From the very start, Boehner's career has been a heartwarming tribute to the gentle spirituality and tender human connections that surround the experience of congressional service. Here's how he got into the House in the first place: His predecessor, a white Republican named Donald "Buz" Lukens, got caught on camera talking with a black woman at a McDonald's in Columbus, Ohio, about how he had slept with her teenage daughter. It came out later that Lukens, his negotiating skills honed by years of public service, had paid 40 bucks to the girl to have sex with him in his Columbus apartment.

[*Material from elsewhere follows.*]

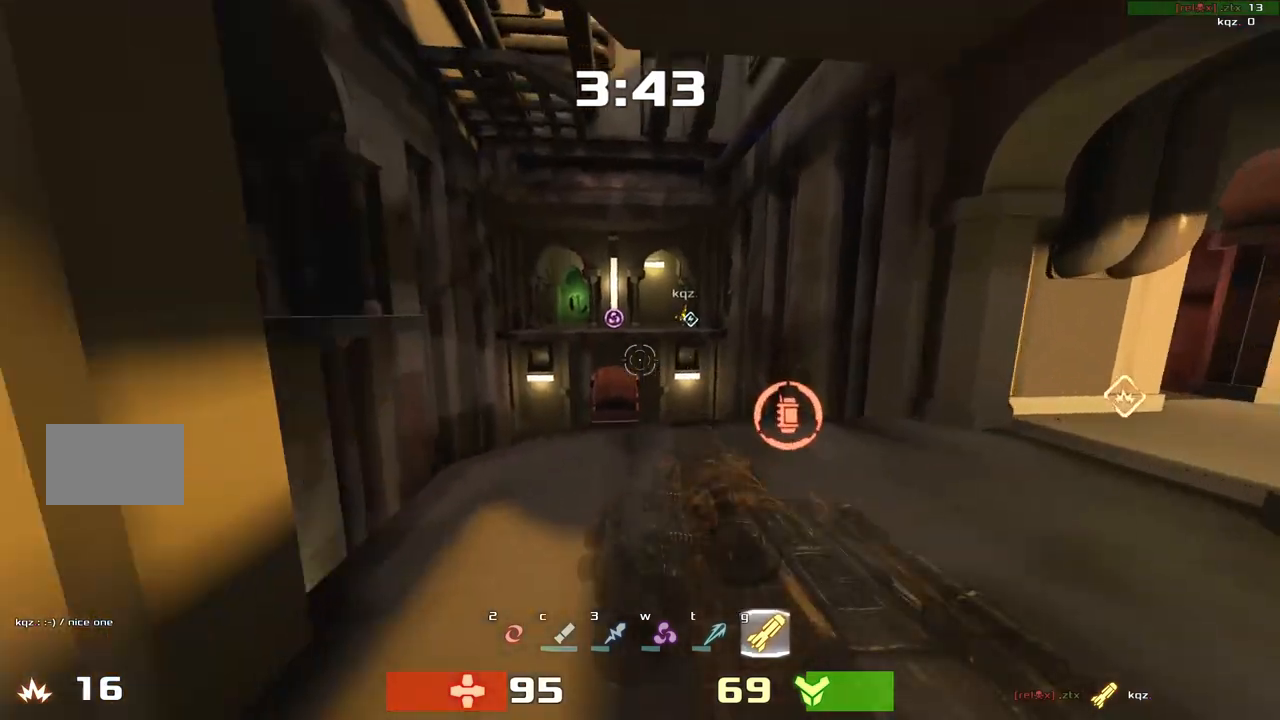
{"keys": ["right"]}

Convicted of "contributing to the unruliness of a minor," old Buz refused to resign his seat, and so John Boehner, a young plastics salesman (plastics!), took him on in the primary and won on a platform of restoring morals and ethics to the Congress. Boehner then joined up with a group of other freshmen congressmen, including God-humping Pennsylvanian Rick Santorum, and formed the so-called Gang of Seven. The group made names for themselves by giving sanctimonious speeches blasting Democratic congressional leaders for things like getting free haircuts at the House barbershop and free meals at the Senate restaurant. Shortly thereafter, Boehner ascended to a leadership role himself after helping co-author the "Contract With America," and it wasn't long before the man who swept into office in the shiny red underpants of an ethical crusader was creating his own peculiar ethics record.